Patients with complex surgeries also work with dieticians and physical therapists after their operations to speed their recoveries, and those who recover well may get more chemotherapy, Dr. Truty says.
What types of surgery are there, and how long does it take to recover?
If the tumor is only in the pancreas, the type of surgery depends on where it is. If it is in the organ’s head or neck, a Whipple procedure, also known as a pancreaticoduodenectomy, removes the head of the pancreas, part of the small intestine and bile duct, and the gallbladder.
If the tumor is in the body or tail of the pancreas, a surgeon will perform a distal pancreatectomy to remove the organ’s body and tail and the spleen. Some cases can now be done laparoscopically, a minimally invasive method that usually means a faster recovery.
Recovery typically includes a week in the hospital and two months recuperating at home.
The more complex surgeries, those in cases previously considered inoperable, sometimes pair a Mayo gastrointestinal surgeon with a vascular surgeon. The operations may involve critical veins, arteries and other organs and require complex reconstructions, including arterial and venous grafts and partial or entire removal of organs. Those patients are in the hospital twice as long as those with simpler surgeries; recovery at home usually takes at least three months, Dr. Truty says.
What is the range of outcomes?
“The problem with pancreas cancer is that unfortunately, the numbers don’t lie. It’s a very bad tumor. It’s the fourth-leading cause of cancer death, and by 2020, it will be the second-leading cause of cancer death, surpassing breast cancer,” Dr. Truty says. “The incidence is slowly rising.”
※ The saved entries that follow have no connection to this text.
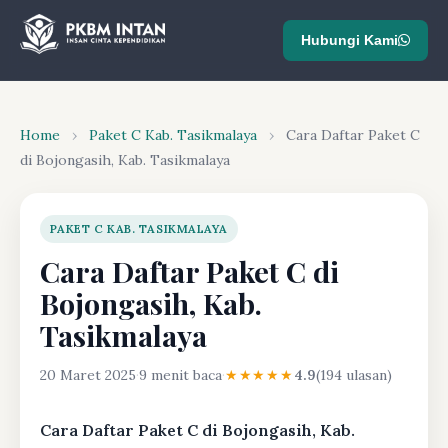
Hubungi Kami
Home
›
Paket C Kab. Tasikmalaya
›
Cara Daftar Paket C
di Bojongasih, Kab. Tasikmalaya
PAKET C KAB. TASIKMALAYA
Cara Daftar Paket C di
Bojongasih, Kab.
Tasikmalaya
20 Maret 2025
·
9 menit baca
·
★★★★★
4.9
(194 ulasan)
Cara Daftar Paket C di Bojongasih, Kab.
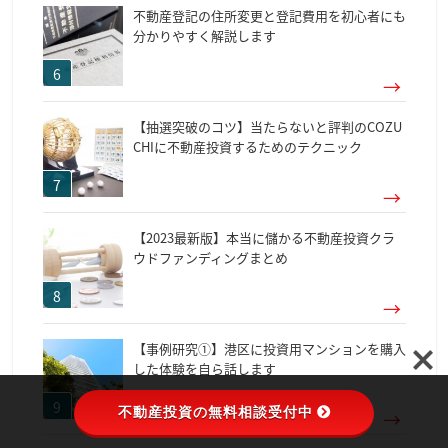
不動産登記の住所変更と登記費用を初心者にも
分かりやすく解説します
【抽選突破のコツ】当たらないと評判のCOZU
CHIに不動産投資するためのテクニック
【2023最新版】本当に儲かる不動産投資クラ
ウドファンディングまとめ
【事例研究①】港区に投資用マンションを購入
した体験を自ら話します
不動産投資の無料相談受付中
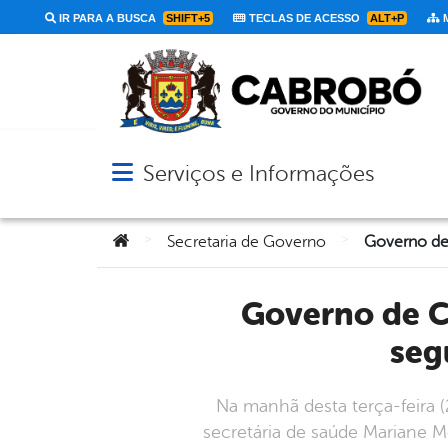
IR PARA A BUSCA
SHIFT+5
TECLAS DE ACESSO
ALT+P
M
Serviços e Informações
Abrir menu principal de navegação
Você está aqui:
>
>
Secretaria de Governo
Governo de Cabrobó realiza reunião de planejamento de
seg
Na manhã desta terça-feira (
secretária de saúde Mariane Mo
Under the approach used for decades — for patients with only a tumor in the pancreas, an operation followed by chemotherapy — the average patient lived roughly two years after diagnosis. Those whose cancer spread and was considered inoperable typically lived less than a year after diagnosis.
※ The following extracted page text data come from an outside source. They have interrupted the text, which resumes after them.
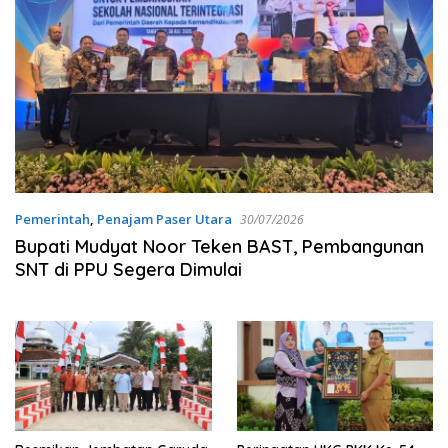
Pemerintah
,
Penajam Paser Utara
30/07/2026
Bupati Mudyat Noor Teken BAST, Pembangunan
SNT di PPU Segera Dimulai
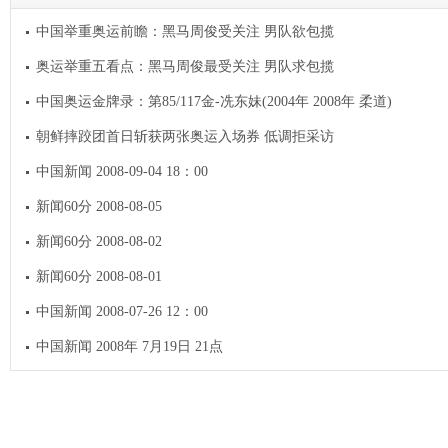
中国举重奥运前瞻：黑马周俊受关注 男队欲包揽
奥运举重五看点：黑马周俊最受关注 男队求包揽
中国奥运金牌录：第85/117金-冼东妹(2004年 2008年 柔道)
朝鲜摔跤团首日斩获两张奥运入场券 低调拒采访
中国新闻 2008-09-04 18：00
新闻60分 2008-08-05
新闻60分 2008-08-02
新闻60分 2008-08-01
中国新闻 2008-07-26 12：00
中国新闻 2008年 7月19日 21点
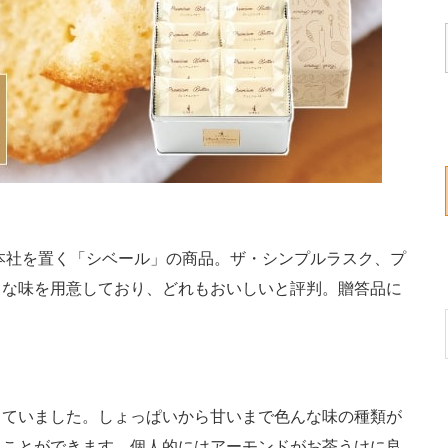
本社を置く「シベール」の商品。ザ・シンプルラスク、プ
まな味を用意しており、どれもおいしいと評判。贈答品に
ていました。しょっぱいから甘いまで色んな味の種類が
ることができます。個人的にはアーモンドがお茶うけに良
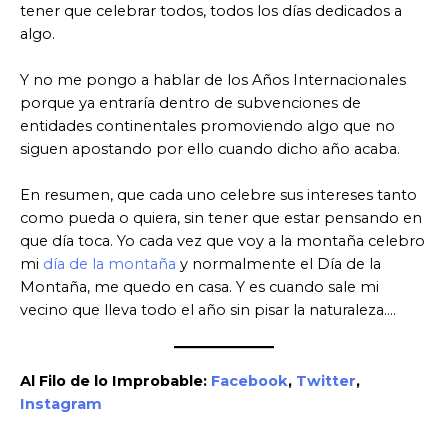
tener que celebrar todos, todos los días dedicados a
algo.
Y no me pongo a hablar de los Años Internacionales
porque ya entraría dentro de subvenciones de
entidades continentales promoviendo algo que no
siguen apostando por ello cuando dicho año acaba.
En resumen, que cada uno celebre sus intereses tanto
como pueda o quiera, sin tener que estar pensando en
que día toca. Yo cada vez que voy a la montaña celebro
mi
día de la montaña
y normalmente el Día de la
Montaña, me quedo en casa. Y es cuando sale mi
vecino que lleva todo el año sin pisar la naturaleza….
Al Filo de lo Improbable:
Facebook
,
Twitter
,
Instagram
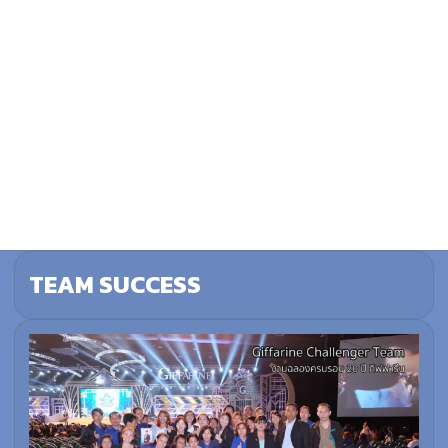
TEAM SUCCESS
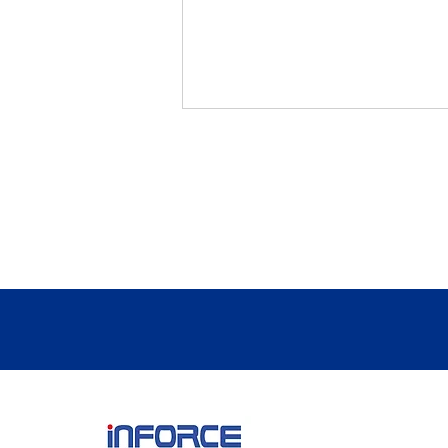
ALCARA「備蓄しない備え」
という新しい防災のかたち。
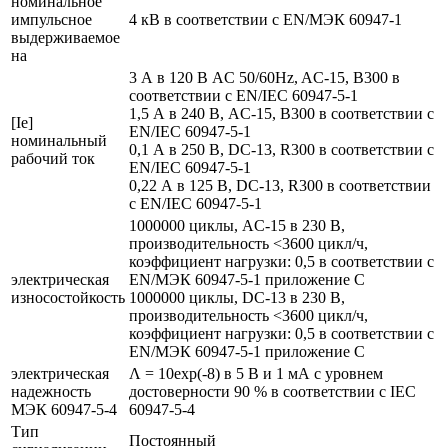
номинальное
импульсное
4 кВ в соответствии с EN/МЭК 60947-1
выдерживаемое
на
3 А в 120 В AC 50/60Hz, AC-15, B300 в
соответствии с EN/IEC 60947-5-1
1,5 А в 240 В, AC-15, B300 в соответствии с
[Ie]
EN/IEC 60947-5-1
номинальный
0,1 А в 250 В, DC-13, R300 в соответствии с
рабочий ток
EN/IEC 60947-5-1
0,22 А в 125 В, DC-13, R300 в соответствии
с EN/IEC 60947-5-1
1000000 циклы, AC-15 в 230 В,
производительность <3600 цикл/ч,
коэффициент нагрузки: 0,5 в соответствии с
электрическая
EN/МЭК 60947-5-1 приложение С
износостойкость
1000000 циклы, DC-13 в 230 В,
производительность <3600 цикл/ч,
коэффициент нагрузки: 0,5 в соответствии с
EN/МЭК 60947-5-1 приложение С
электрическая
Λ = 10exp(-8) в 5 В и 1 мА с уровнем
надежность
достоверности 90 % в соответствии с IEC
МЭК 60947-5-4
60947-5-4
Тип
Постоянный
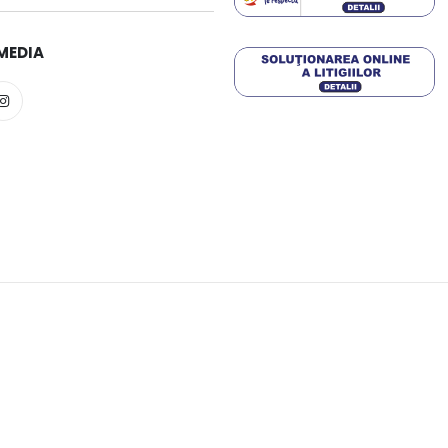
MEDIA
Now, patients with more advanced cancer who have aggressive chemotherapy, radiation and complex surgery are seeing average survival times of three to four years and counting, Dr. Truty says. He has only been performing the complex surgeries for about four years, so does not yet have statistics beyond that. With the advances in treatment, up to twice as many people may be surgical candidates, he says.
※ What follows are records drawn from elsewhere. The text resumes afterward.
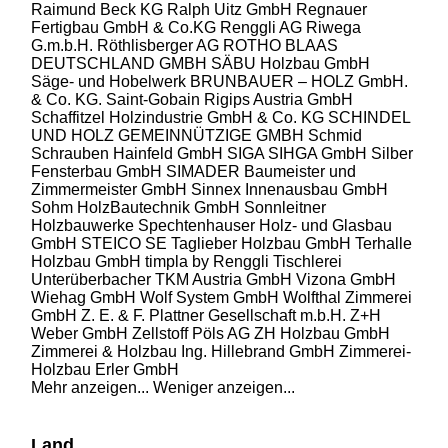
Raimund Beck KG
Ralph Uitz GmbH
Regnauer
Fertigbau GmbH & Co.KG
Renggli AG
Riwega
G.m.b.H.
Röthlisberger AG
ROTHO BLAAS
DEUTSCHLAND GMBH
SÄBU Holzbau GmbH
Säge- und Hobelwerk BRUNBAUER – HOLZ GmbH.
& Co. KG.
Saint-Gobain Rigips Austria GmbH
Schaffitzel Holzindustrie GmbH & Co. KG
SCHINDEL
UND HOLZ GEMEINNÜTZIGE GMBH
Schmid
Schrauben Hainfeld GmbH
SIGA
SIHGA GmbH
Silber
Fensterbau GmbH
SIMADER Baumeister und
Zimmermeister GmbH
Sinnex Innenausbau GmbH
Sohm HolzBautechnik GmbH
Sonnleitner
Holzbauwerke
Spechtenhauser Holz- und Glasbau
GmbH
STEICO SE
Taglieber Holzbau GmbH
Terhalle
Holzbau GmbH
timpla by Renggli
Tischlerei
Unterüberbacher
TKM Austria GmbH
Vizona GmbH
Wiehag GmbH
Wolf System GmbH
Wolfthal Zimmerei
GmbH
Z. E. & F. Plattner Gesellschaft m.b.H.
Z+H
Weber GmbH
Zellstoff Pöls AG
ZH Holzbau GmbH
Zimmerei & Holzbau Ing. Hillebrand GmbH
Zimmerei-
Holzbau Erler GmbH
Mehr anzeigen...
Weniger anzeigen...
Land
Dr. Truty hopes the improved treatment options begin to counter what he sees as a sense of nihilism among physicians and patients, and that people who are told nothing can be done seek a second opinion. Half of his complex surgery patients were told elsewhere that surgery wasn’t an option.
“I had a personal experience with pancreas cancer in my family: my father. I would have done anything for an additional holiday, another year, another two years, hopefully longer,” Dr. Truty says. “And we’re hoping to offer that to these patients and their families.”